Who owns these domains and why? I did get involved in an online discussion with this. But it was mainly in a questioning way. Each of the companies listed are the parent companies and during the process of growth and business development they have acquired these companies to improve their online data researching and indexing abilities. Mark monitor is a global online brand protection company, this is the registrar of all the above websites. They specialise in anti counterfeiting, anti piracy, anti fraud and also domain management. It's all about intellectual property of these major companies as well and keeping in control of their online presence.

Reference: Http://www.hexillion.com/asp/samples/AutoWhois.vbs.asp

Curtin study unit web101 I had this all written in a pages journal and didn't have the time or sense to start this earlier.

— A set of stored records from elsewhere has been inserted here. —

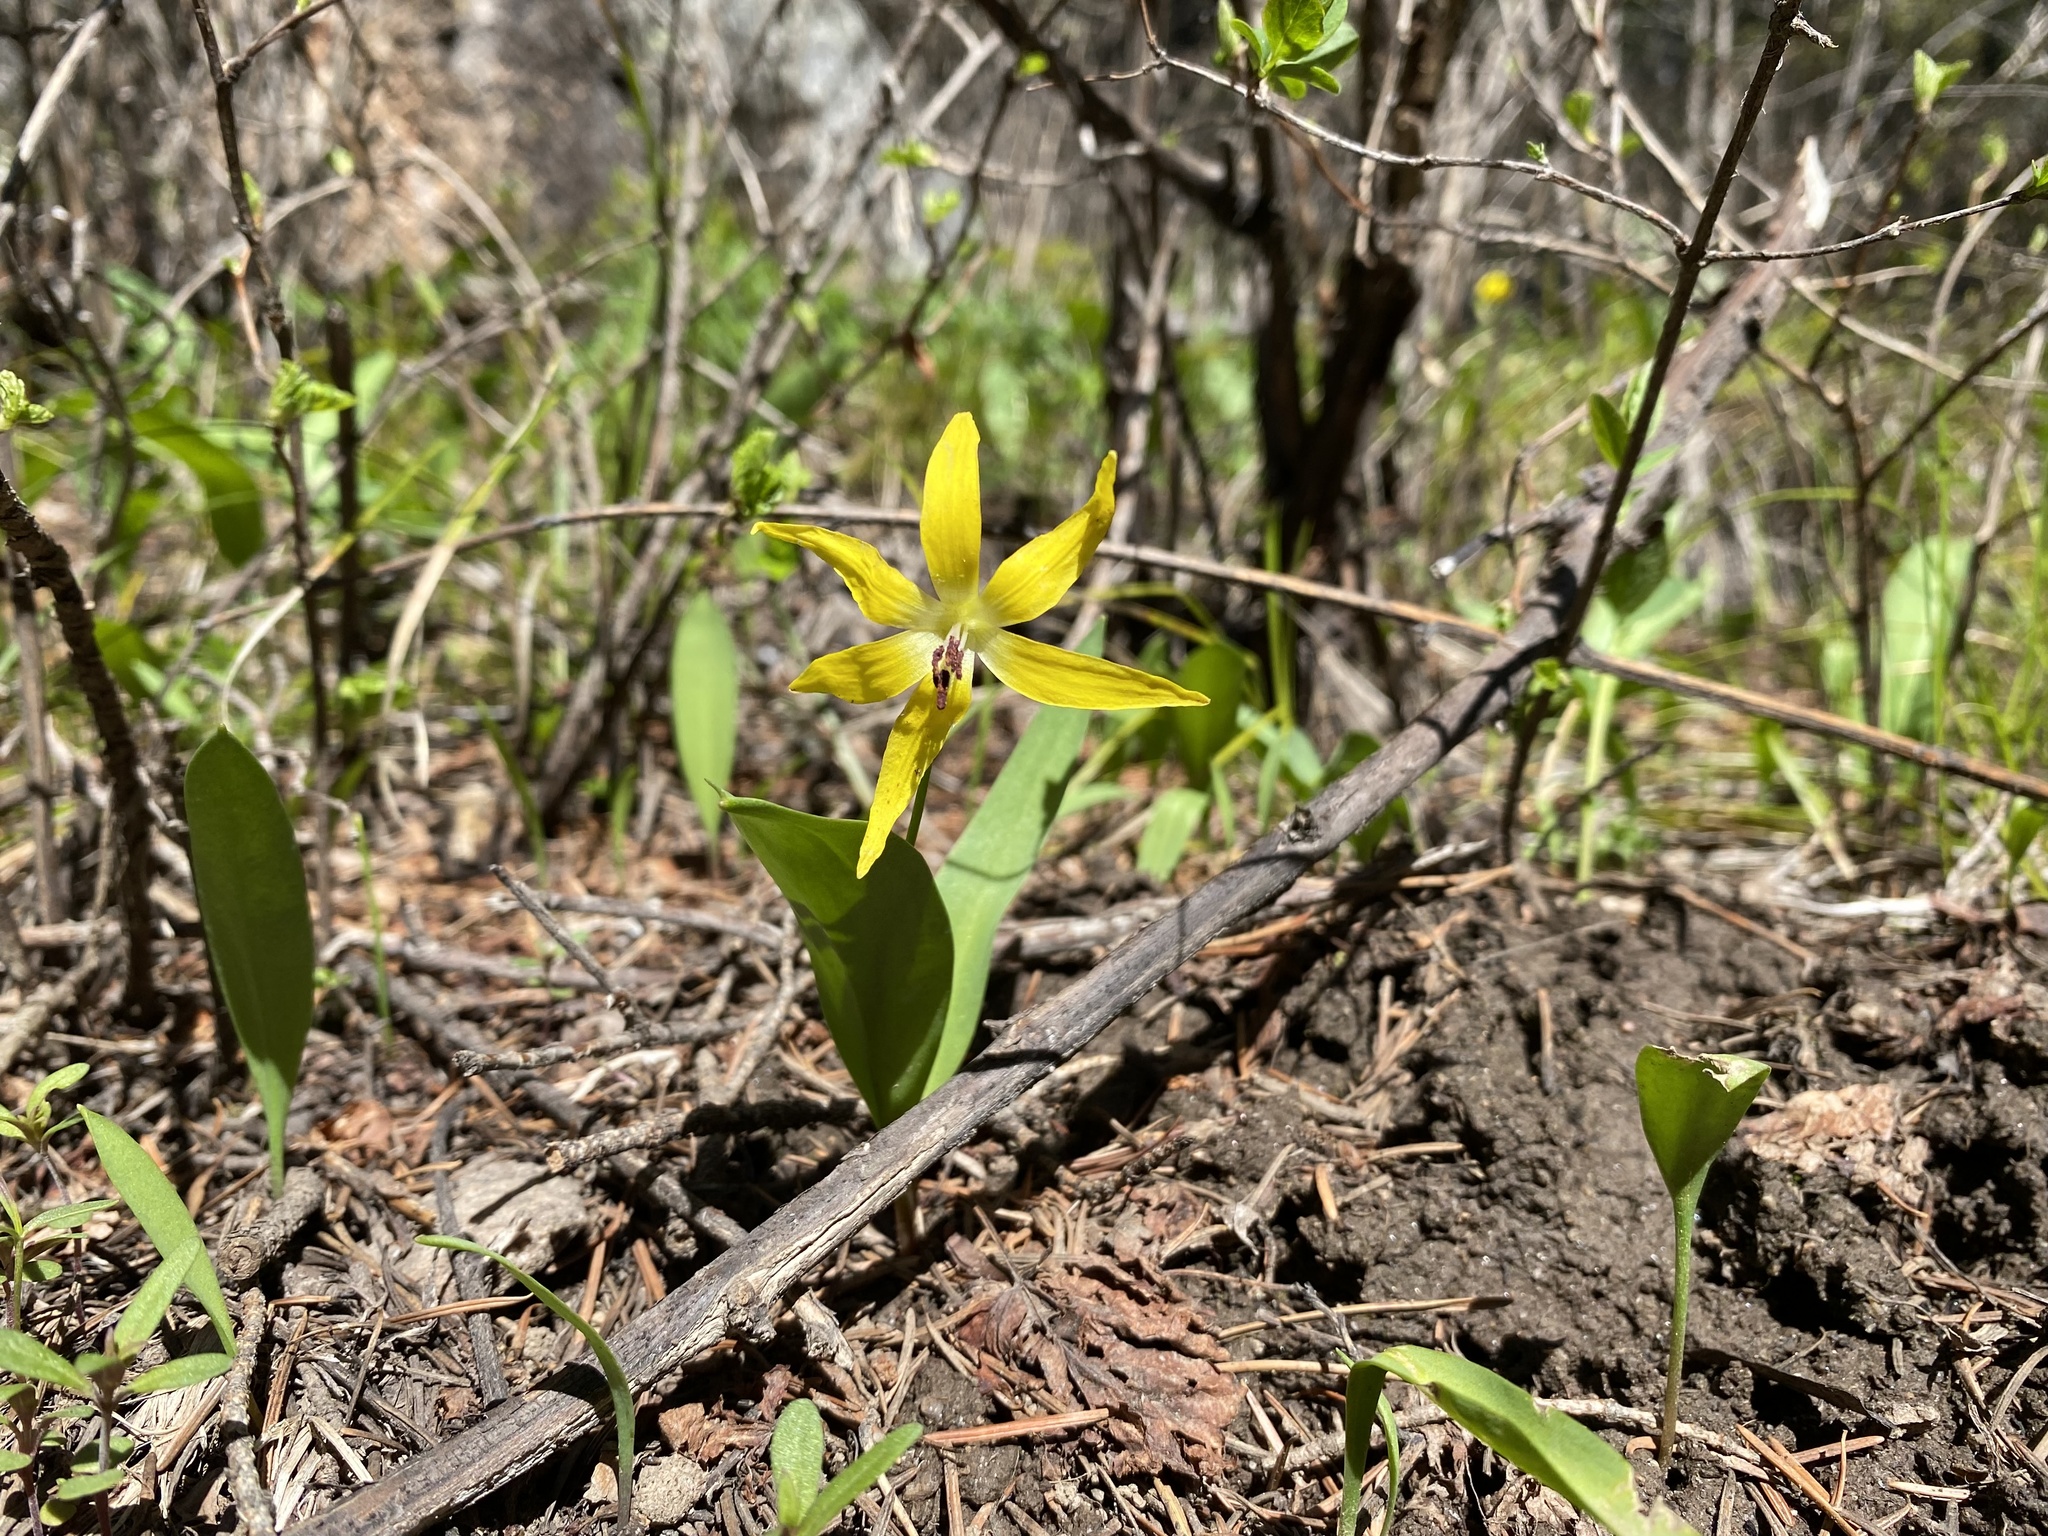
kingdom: Plantae
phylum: Tracheophyta
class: Liliopsida
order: Liliales
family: Liliaceae
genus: Erythronium
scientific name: Erythronium grandiflorum
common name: Avalanche-lily
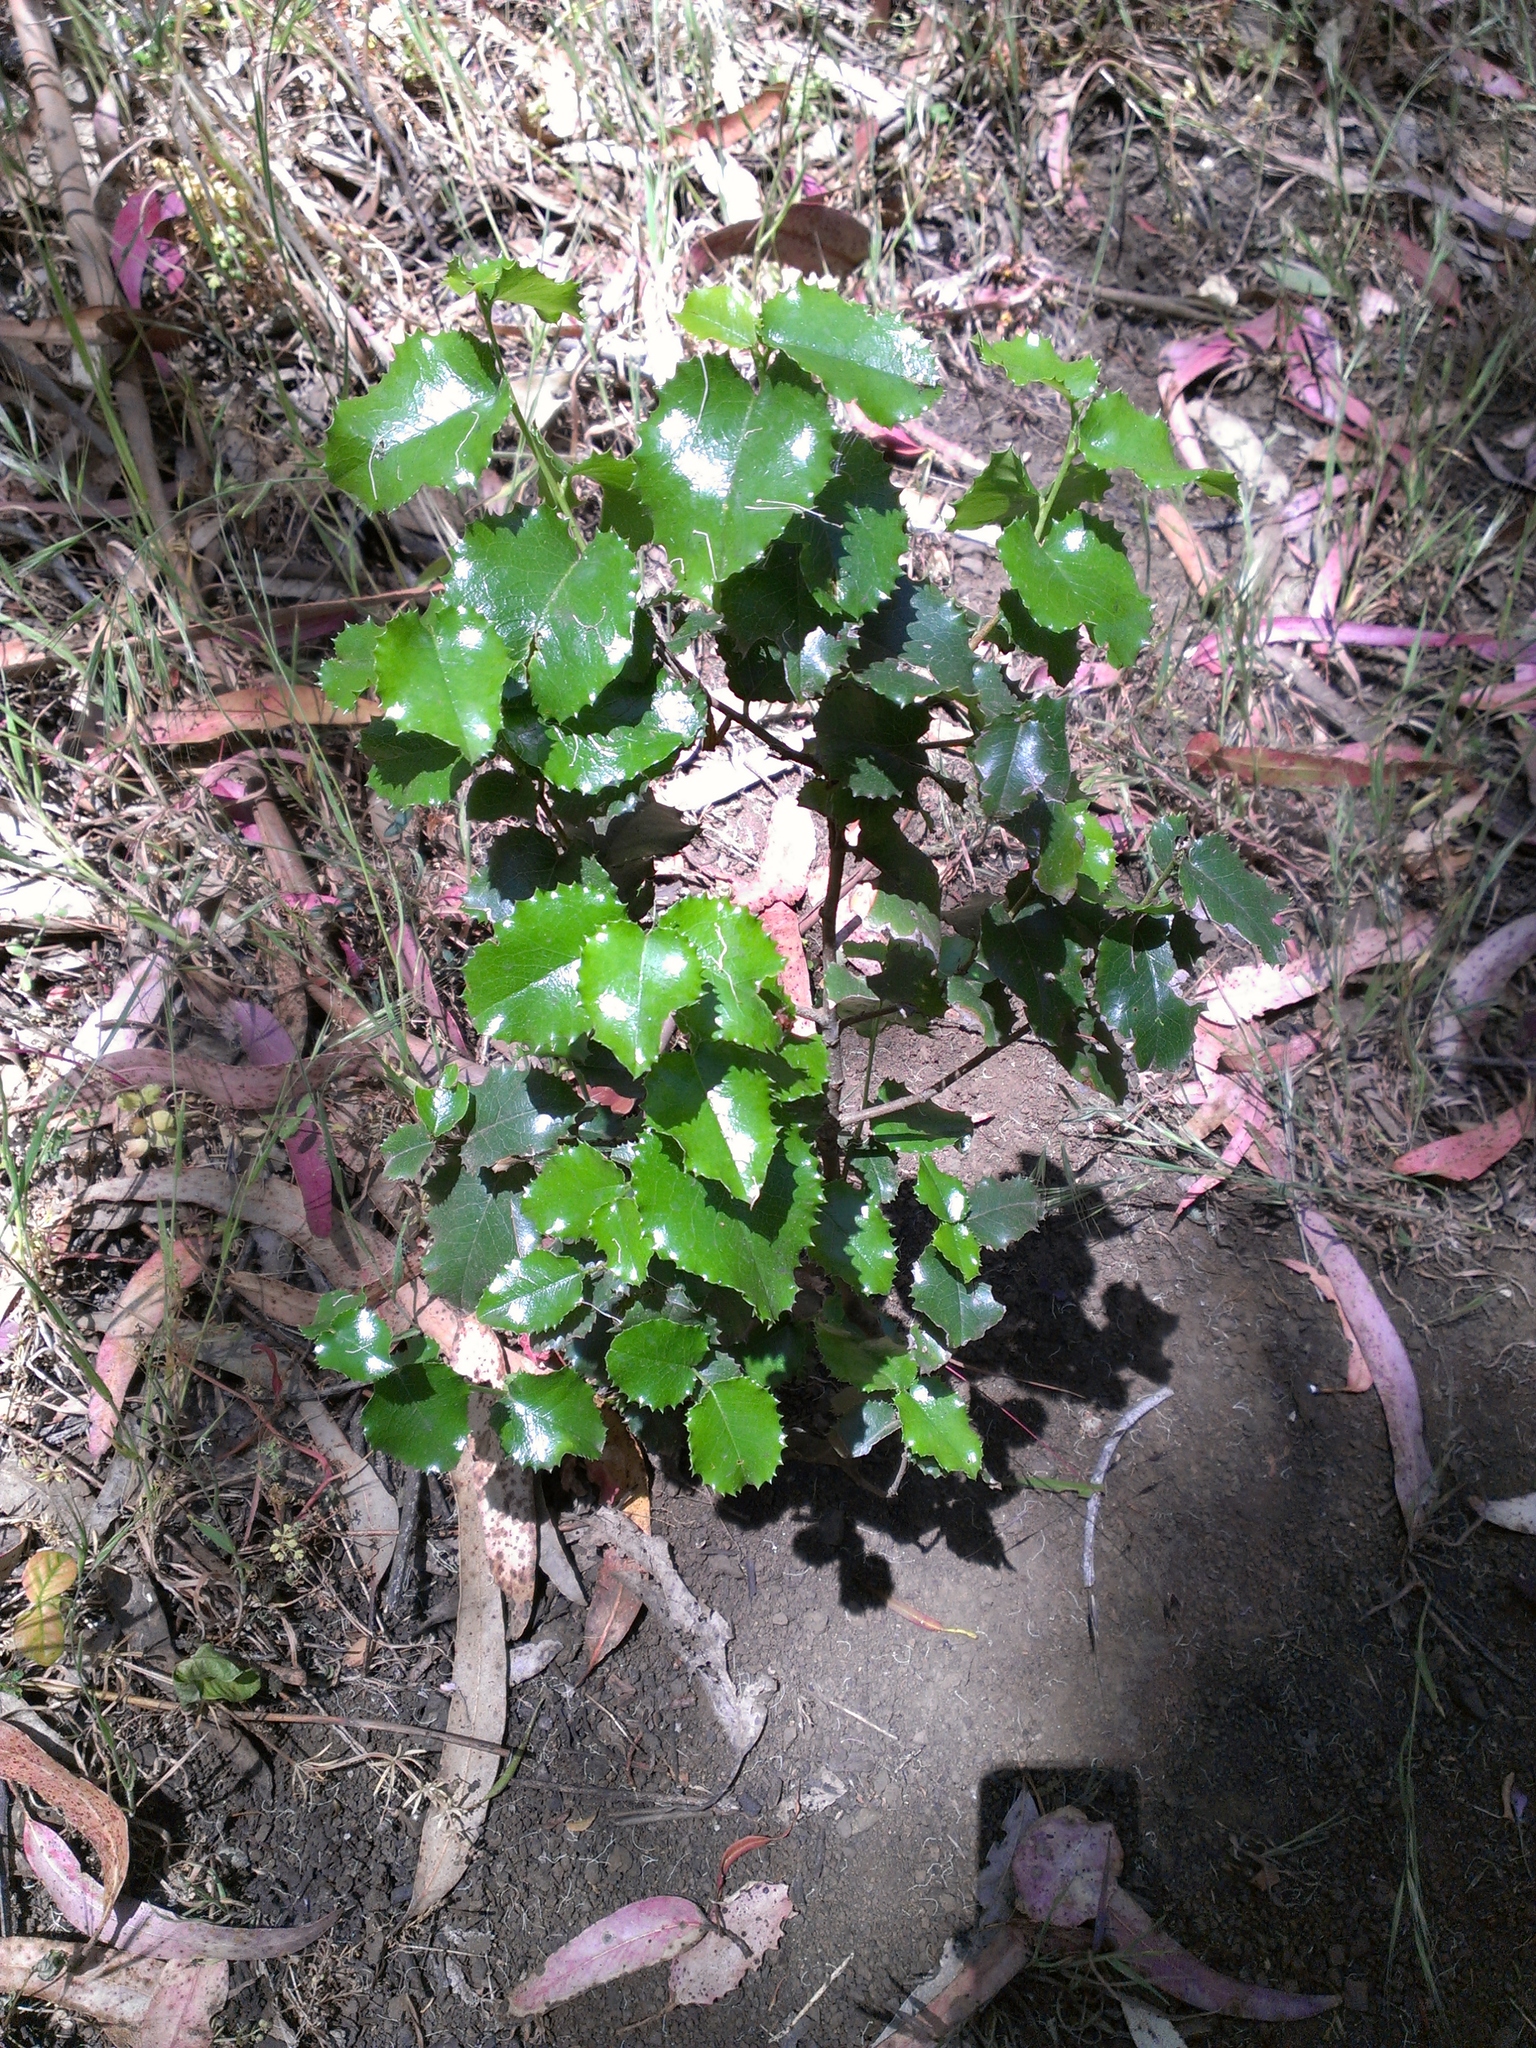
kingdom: Plantae
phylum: Tracheophyta
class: Magnoliopsida
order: Rosales
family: Rosaceae
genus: Prunus
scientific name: Prunus ilicifolia
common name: Hollyleaf cherry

This unit was about distinguishing what the difference is between the world wide web and the Internet. The Internet is a connection of computers through networking cables, routers, satellites and software. the importance of the theorists of technology and the software developers especial Sir Tim Berners-Lee, all these creative people, including Steve Jobs with the software that he developed with his defunct Next computer, we're all pivotal role players in how the web and Internet came about. Server client networks, peer to peer networks, packet switching and IP - internet protocols identifies your computer and TCP allows data packaging to happen and find the easiest way to the IP address of my computer - hyper texting allowed us to be creative with how the page looks on the computer.

The improvement of bandwidth came the improvement to bring more of the outside world and social world into the home. Noticing myself how we can watch YouTube,download movies and use apple tv all with the use of broadband. SMTP - is the rule that is used to set up the protocols of the email addresses on any device that is used so that we may receive our emails to our iPhones, iPads or iMacs, without glitches. FTP - file transfer protocol is more a background protocol that we don't see so much but it allows the efficient transfer of files. Name says it all. Download speed of my broadband was 9297 Kbps Upload speed was 442kpbs

Reflection;
Prior to this unit I was not aware of how this all came about on the internet and world wide web.  I was not aware of the difference in the terms.  I am more enlightened on the importance of web developers and programmers based on code and how their code can change, improve the look of websites.   I did not grasp this fully but looking back from reading, researching, watching and using my website and apps more I understand now the importance of code and how it travels across the internet.